►

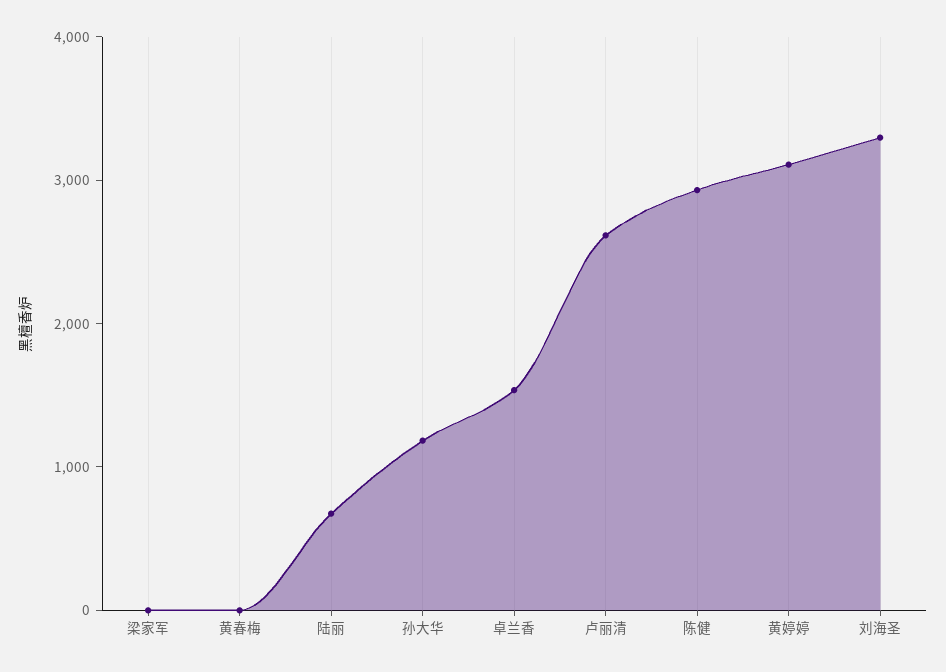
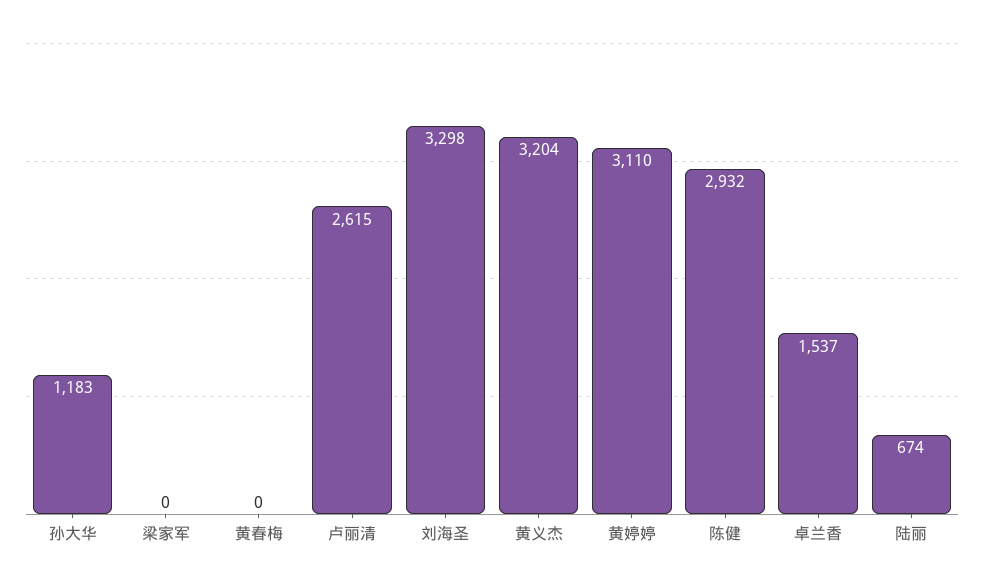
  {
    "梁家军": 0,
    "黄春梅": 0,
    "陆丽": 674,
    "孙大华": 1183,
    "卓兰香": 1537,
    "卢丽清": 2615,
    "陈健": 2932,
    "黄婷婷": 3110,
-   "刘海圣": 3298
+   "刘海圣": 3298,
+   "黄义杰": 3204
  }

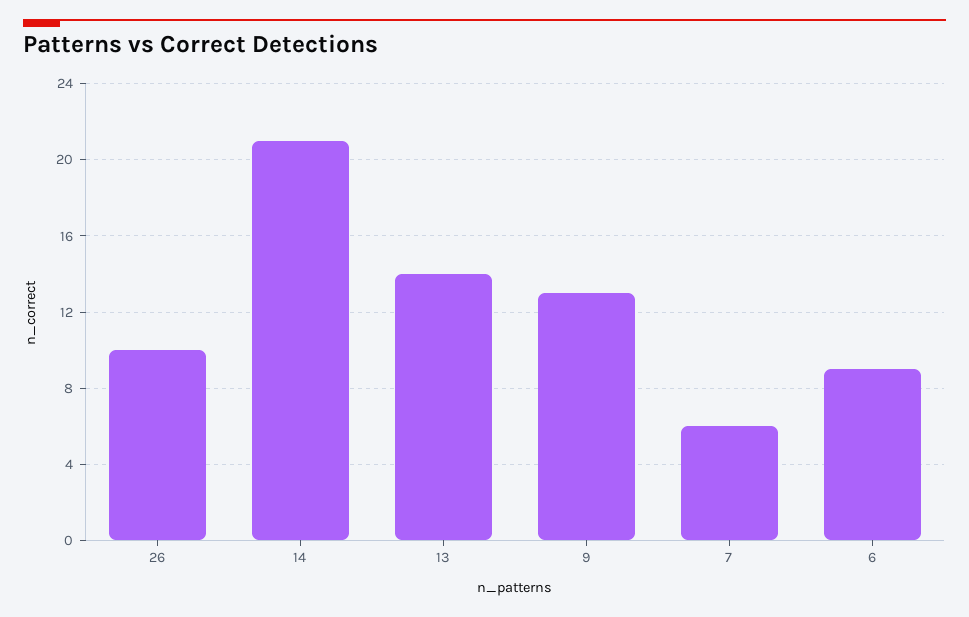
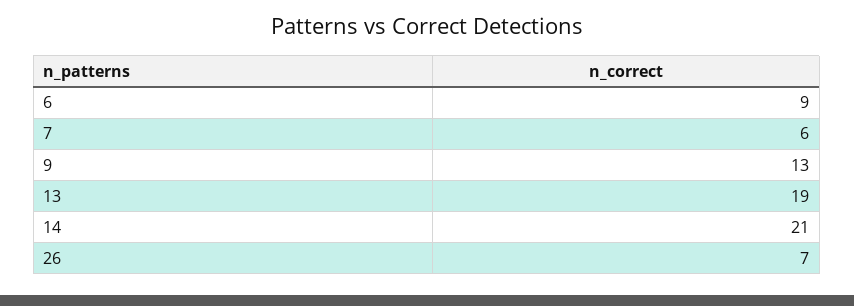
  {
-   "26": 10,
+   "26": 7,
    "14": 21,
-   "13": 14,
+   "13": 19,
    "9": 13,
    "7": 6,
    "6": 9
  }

◄

▶ _EXERCISE DIRECTIONS_
Your task is to retype the listing exactly, without its pictures.

▶ _TASK RESPONSE_
  {
    "梁家军": 0,
    "黄春梅": 0,
    "陆丽": 674,
    "孙大华": 1183,
    "卓兰香": 1537,
    "卢丽清": 2615,
    "陈健": 2932,
    "黄婷婷": 3110,
-   "刘海圣": 3298
+   "刘海圣": 3298,
+   "黄义杰": 3204
  }

  {
-   "26": 10,
+   "26": 7,
    "14": 21,
-   "13": 14,
+   "13": 19,
    "9": 13,
    "7": 6,
    "6": 9
  }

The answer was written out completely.